## TEXT EXTRACT
▬▬▬▬▬▬▬▬▬▬
We explore fallback accretion onto newly born magnetars during the supernova of massive stars .
Strong magnetic fields ( \sim 10 ^ { 15 } { G } ) and short spin periods ( \sim 1 - 10 { ms } ) have an important influence on how the magnetar interacts with the infalling material .
At long spin periods , weak magnetic fields , and high accretion rates , sufficient material is accreted to form a black hole , as is commonly found for massive progenitor stars .
When B \lesssim 5 \times 10 ^ { 14 } { G } , accretion causes the magnetar to spin sufficiently rapidly to deform triaxially and produce gravitational waves , but only for \approx 50 - 200 { s } until it collapses to a black hole .
Conversely , at short spin periods , strong magnetic fields , and low accretion rates , the magnetar is in the “ propeller regime ” and avoids becoming a black hole by expelling incoming material .
This process spins down the magnetar , so that gravitational waves are only expected if the initial protoneutron star is spinning rapidly .
Even when the magnetar survives , it accretes at least \approx 0.3 M _ { \odot } , so we expect magnetars born within these types of environments to be more massive than the 1.4 M _ { \odot } typically associated with neutron stars .
The propeller mechanism converts the \sim 10 ^ { 52 } { ergs } of spin energy in the magnetar into the kinetic energy of an outflow , which shock heats the outgoing supernova ejecta during the first \sim 10 - 30 { s } .
For a small \sim 5 M _ { \odot } hydrogen-poor envelope , this energy creates a brighter , faster evolving supernova with high ejecta velocities \sim ( 1 - 3 ) \times 10 ^ { 4 } { km s ^ { -1 } } and may appear as a broad-lined Type Ib/c supernova .
For a large \gtrsim 10 M _ { \odot } hydrogen-rich envelope , the result is a bright Type IIP supernova with a plateau luminosity of \gtrsim 10 ^ { 43 } { ergs s ^ { -1 } } lasting for a timescale of \sim 60 - 80 { days } .
▬▬▬▬▬▬▬▬▬▬
## AVAILABLE DATA
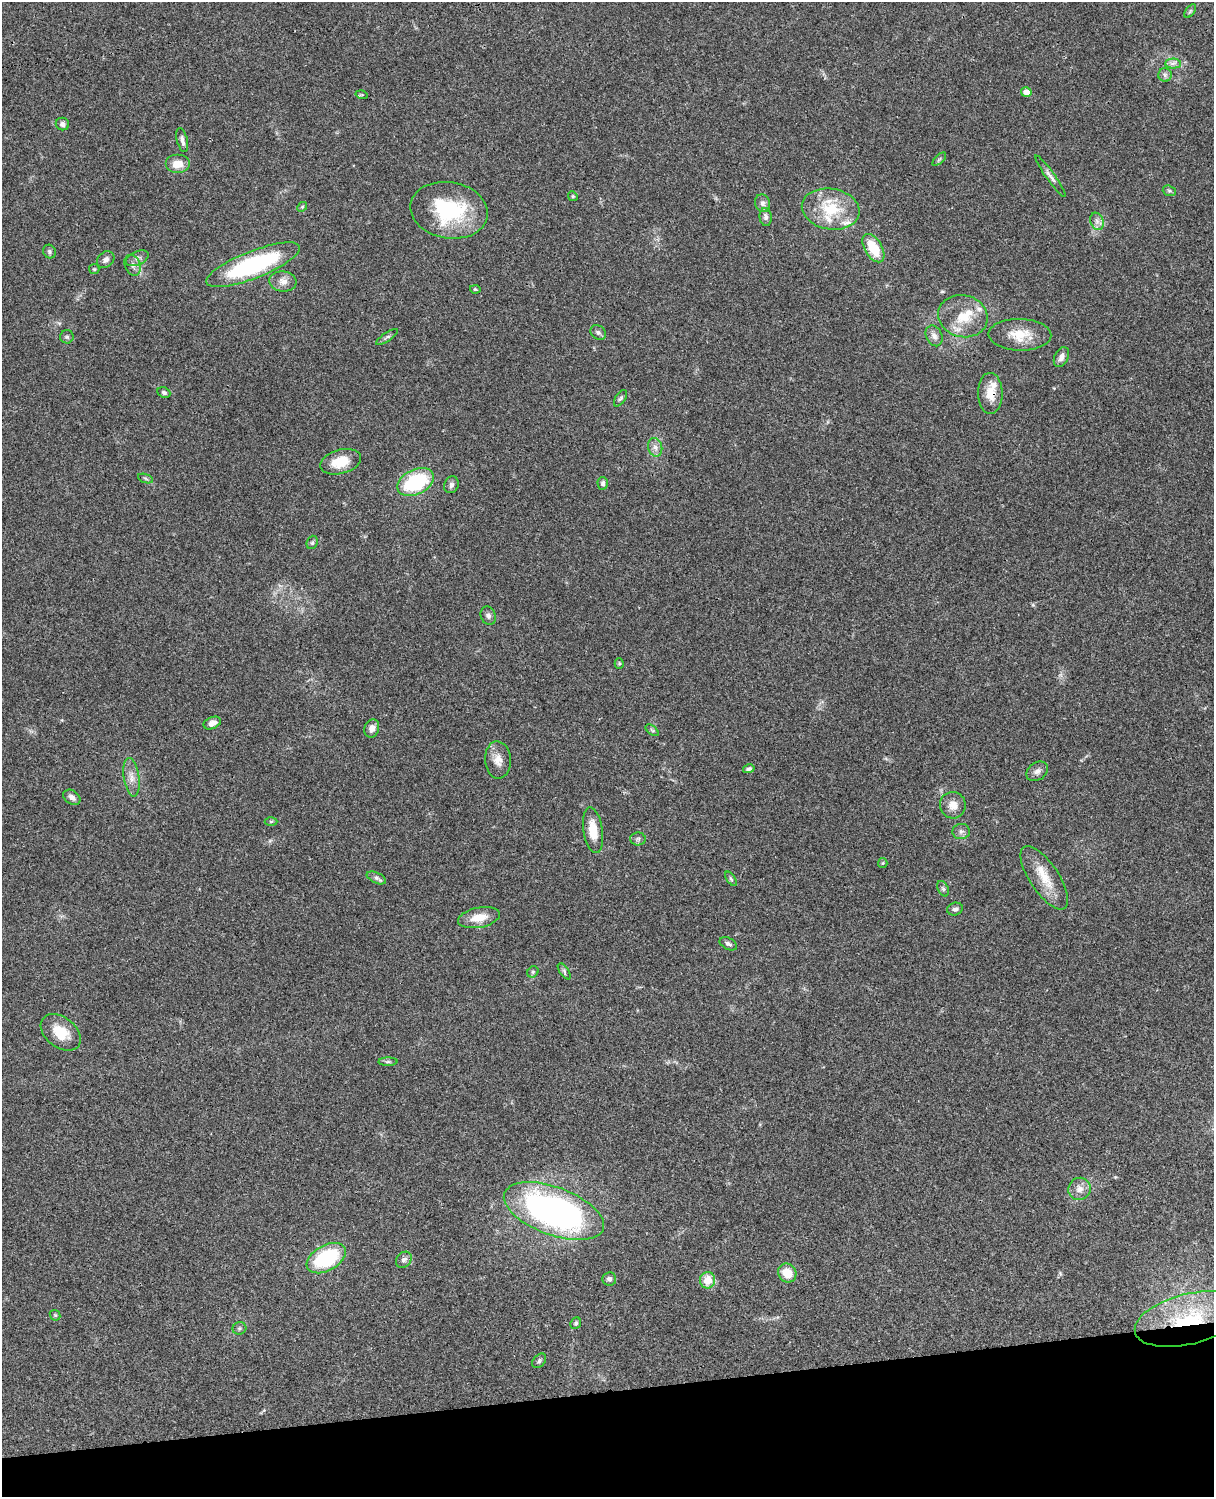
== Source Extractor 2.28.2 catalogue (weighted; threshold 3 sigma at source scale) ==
▬▬▬▬▬▬▬▬▬▬
Which masses given in solar masses appear in the magnetar text? List every one. The listing is material separate from the magnetar text.

## COMPLETE RESPONSE
- At least ≈0.3 M☉: the mass the magnetar accretes even when it survives
- 1.4 M☉: the mass typically associated with neutron stars
- ~5 M☉: the small hydrogen-poor envelope
- ≳10 M☉: the large hydrogen-rich envelope